Unstructured Data to PrioritizeCities and large organizations operate multiple systems—from utilities to CRM platforms—that can create an almost unimaginable volume of data on any given day. Making good use of that data can ensure operations run smoothly and increase revenue. Conversely, becoming overwhelmed by massive volumes of unorganized, unstructured data can be an operations nightmare.

The end goal of IBM’s Intelligent Operations Center, a data management software suite designed for cities or large organizations, is to analyze incoming data in real time, find correlations for important events and guide end users on how to act on this information. The ability to prioritize data and deliver answers to the right people can make management more efficient and more effective at every level.

For city officials, a high performance data organization/normalization delivery system can make every process more efficient, from emergency response management to identifying business fraud or tax evasion. Emergency response might seem like an intuitive example. For instance, imagine a passerby snaps a picture of a cat stuck in a tree and sends it to the local police dispatcher, who in turn uses the metadata in the photo to send animal control a rescuer  to the scene.

Identifying business fraud or tax evasion might seem less obvious. But consider organized data that locates a large amount of water or electricity being used at a site that doesn’t hold a business license. That much utility usage could, for example, be tied to a manufacturing center that is operating without the proper registrations and licenses to avoid paying taxes and fees. The ability to process and analyze data feeds across the city can help to identify potential fraud and stop the illegal activity.  This could quickly would result in major revenue recovery for a city.

The key in the above examples is that the municipality must work with IT service providers to define how data will be organized and prioritized when it comes into its system. This can be more challenging than it sounds. Most city managers or business executives are good at knowing the goal they want to achieve. End goals are generally clear since they’re driven by the wants and needs of their constituents or customers.

However, each of these clear end goals needs a starting point, and that’s where the challenge emerges. This starting point allows you to see the types of data you have and how technology can be applied to expedite service delivery and operating efficiency. So, while it may be a difficult process, a good place to start is with a defined list of priorities for your city or organization and very clearly align them with the most useful data and the most informative presentation of information. Most cities and organizations have this list of goals and vision already in place, however identifying the right data feeds and realistic initial goals can help drive this vision to reality.
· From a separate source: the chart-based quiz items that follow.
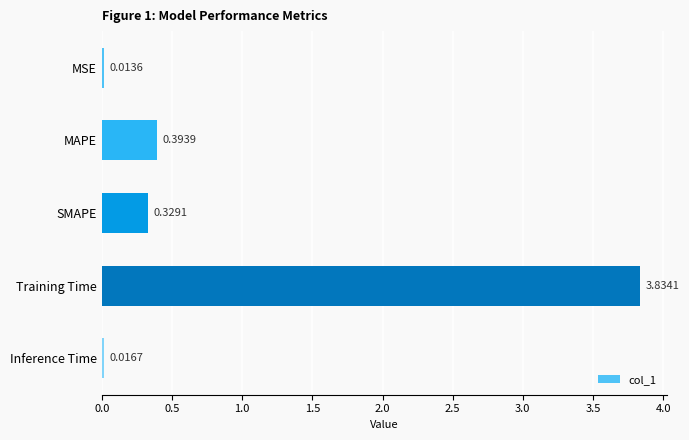

Rank the categories by value from highest to lowest.

Training Time, MAPE, SMAPE, Inference Time, MSE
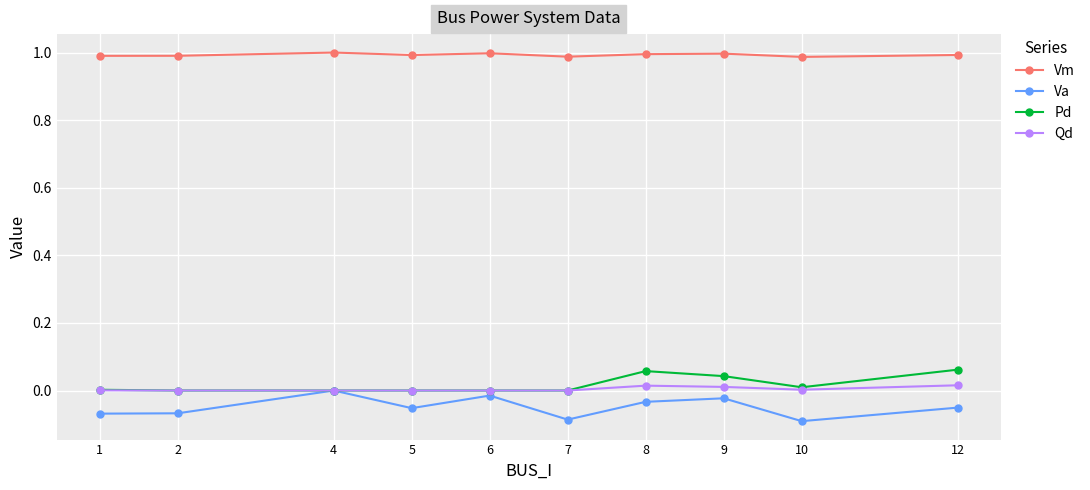

The Va series shows -0.0 at 2. True or false?

False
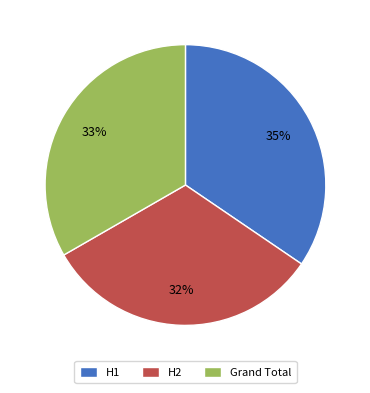

To the nearest percent, what portion does H1 represent?

35%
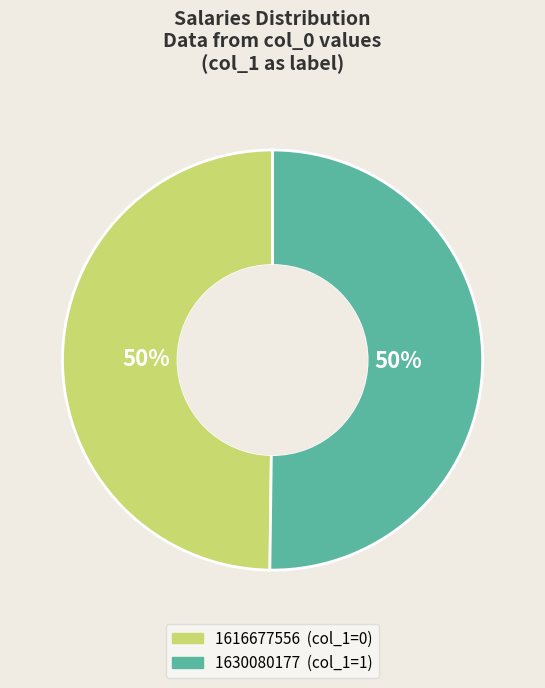

True or false: 1630080177 accounts for 99% of the total.

False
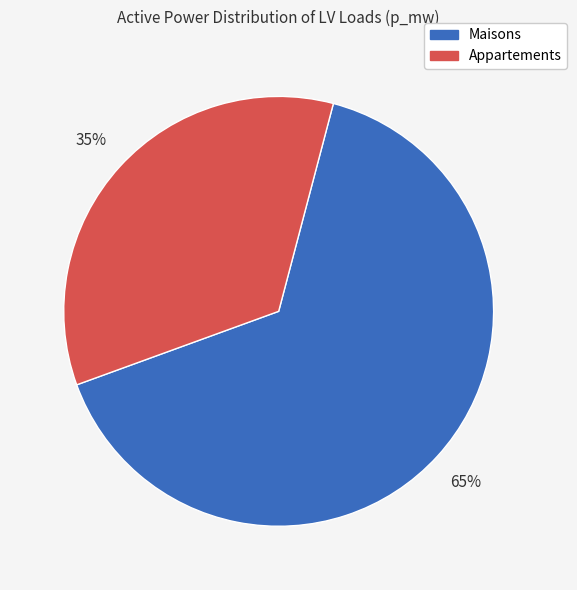

How many segments does this pie chart have?

2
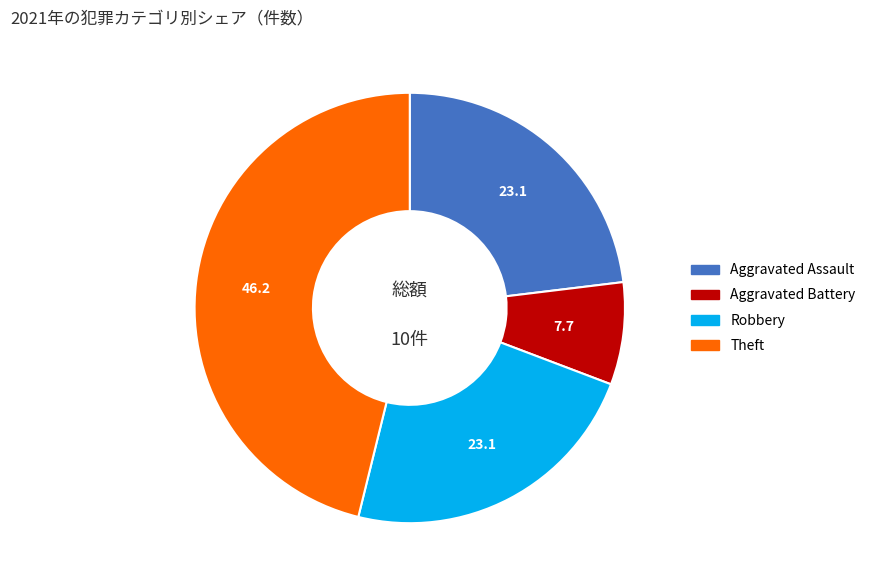

Is there a majority slice in this chart?

No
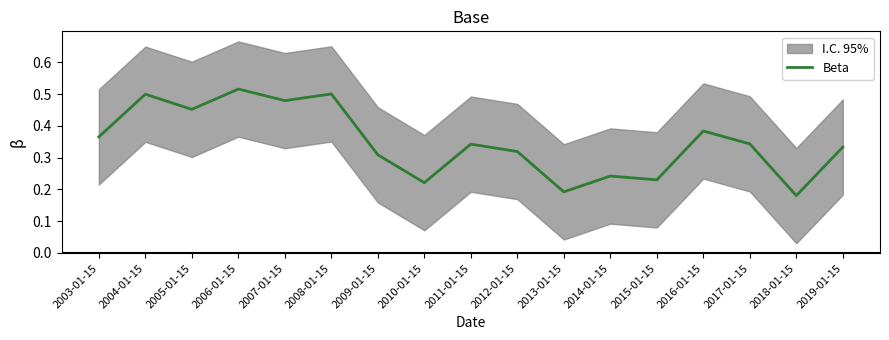

Between 2019-01-15 and 2011-01-15, which is larger?

2011-01-15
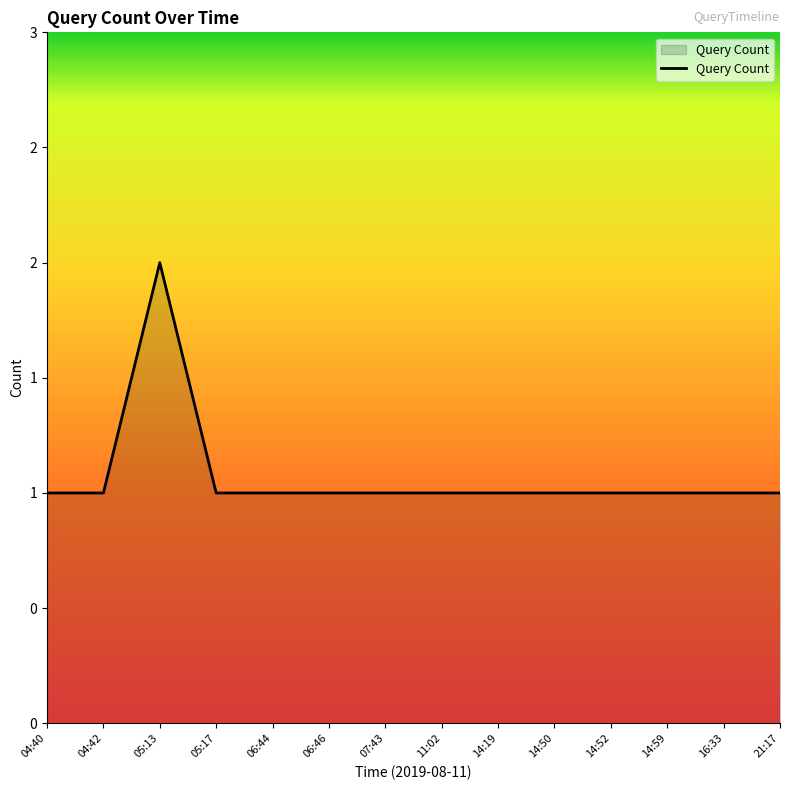

What is the label of the 5th point from the right?

14:50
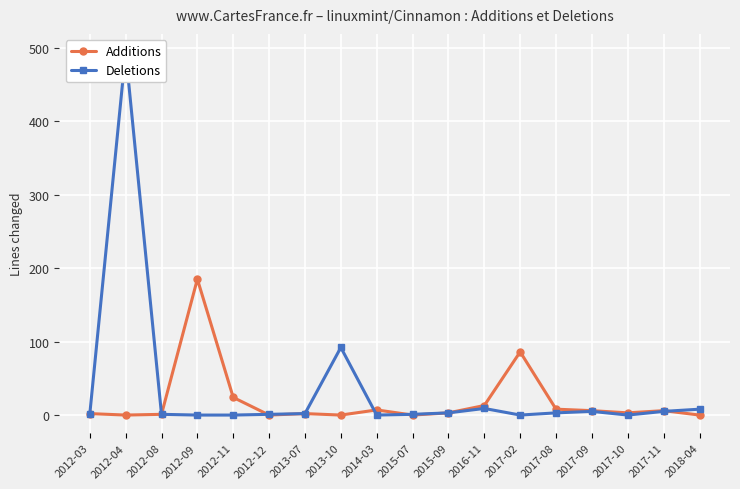

Reading right to left, list all the values displayed in this chart.

Additions: 2018-04=0	2017-11=6	2017-10=3	2017-09=6	2017-08=8	2017-02=86	2016-11=13	2015-09=3	2015-07=0	2014-03=7	2013-10=0	2013-07=2	2012-12=0	2012-11=24	2012-09=185	2012-08=1	2012-04=0	2012-03=2
Deletions: 2018-04=8	2017-11=5	2017-10=0	2017-09=5	2017-08=3	2017-02=0	2016-11=9	2015-09=3	2015-07=1	2014-03=0	2013-10=92	2013-07=2	2012-12=1	2012-11=0	2012-09=0	2012-08=1	2012-04=494	2012-03=1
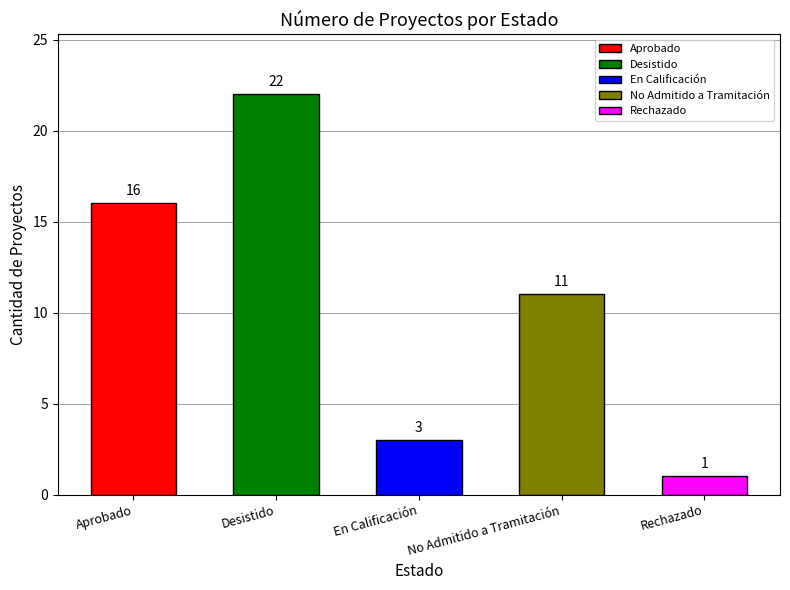

What is the ratio of the value at Aprobado to the value at No Admitido a Tramitación?

1.5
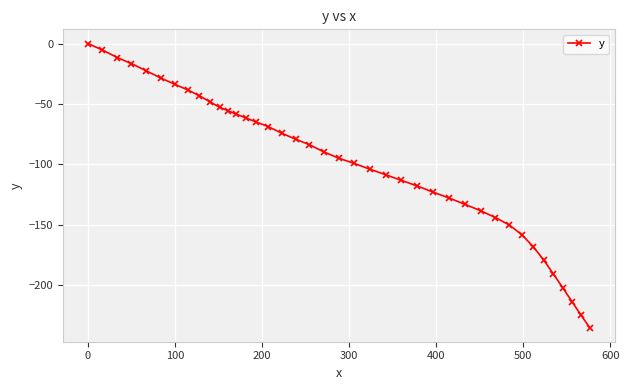

What is the difference between the maximum and second lowest values?

225.1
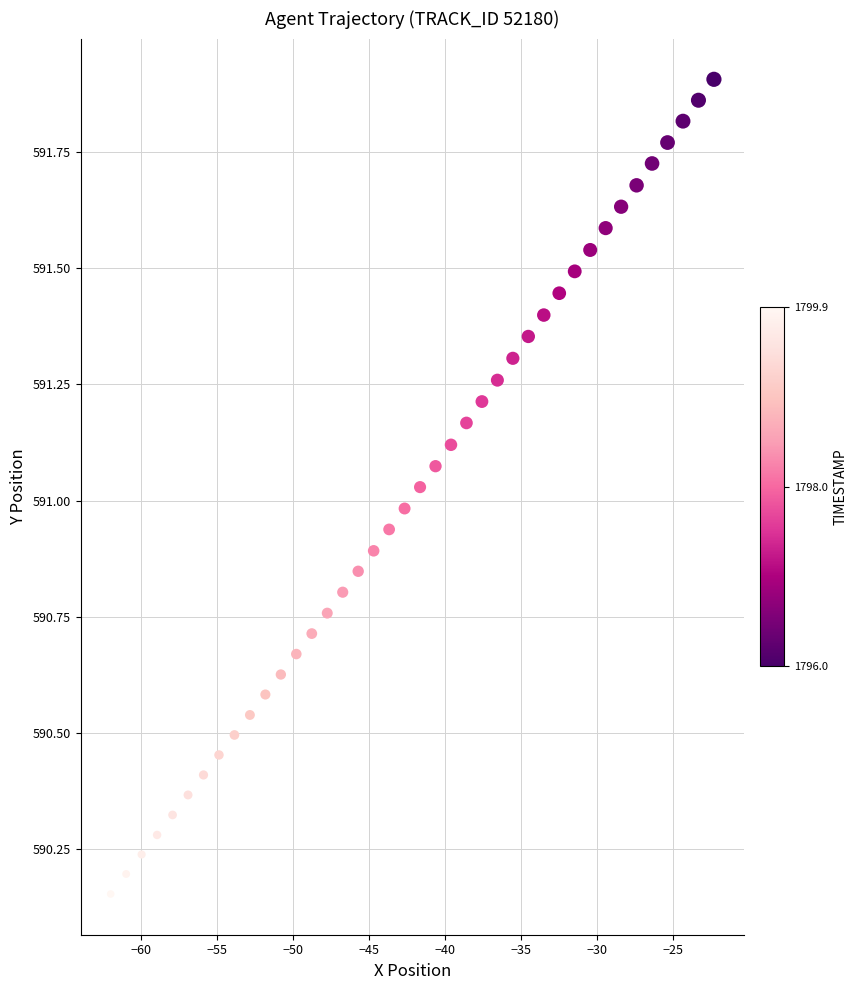

What is the range of Y values (max minus min)?

1.8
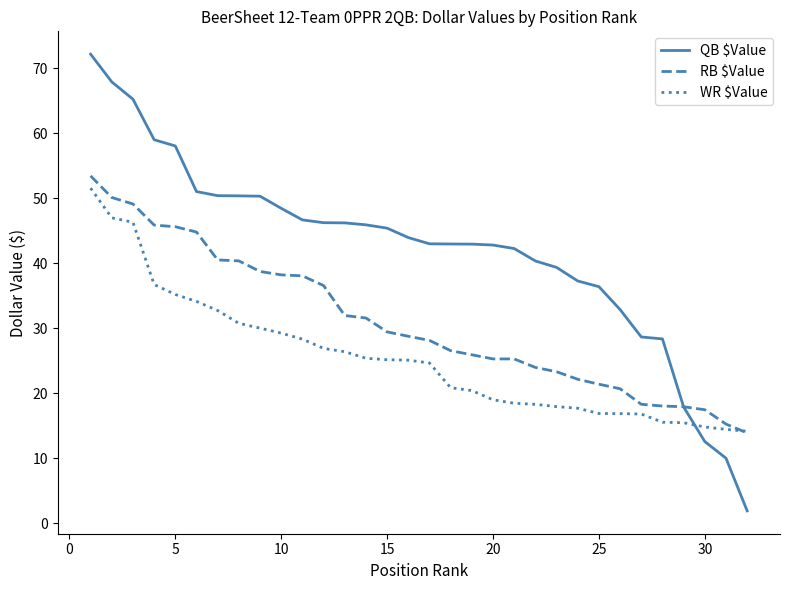

Which series has the largest range (max minus min)?

QB $Value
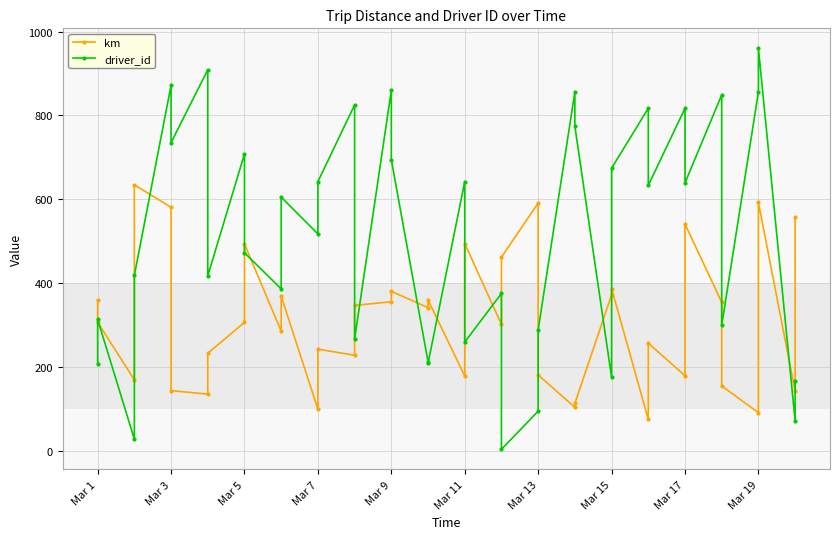

At which category is the sum across all series the highest?

Mar 19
A good example here is IBM’s recent awarding of a Smarter Cities Challenge grant to the city of Houston. The grant is designed to focus cities on solving a particular problem within four to six weeks with more effective collaboration and communication. Houston dedicated its grant to assist its Department of Neighborhoods better serve people by helping them share ideas and resources for addressing challenges in their area.

While outside observers may have expected the grant to be directed at a more tangible issue such as natural disaster emergency response management, the chosen direction indicated a shift toward more collaborative solutions derived from data provided by citizens. A world with greater access to more organized data is a world where every end user can contribute to informed decision making.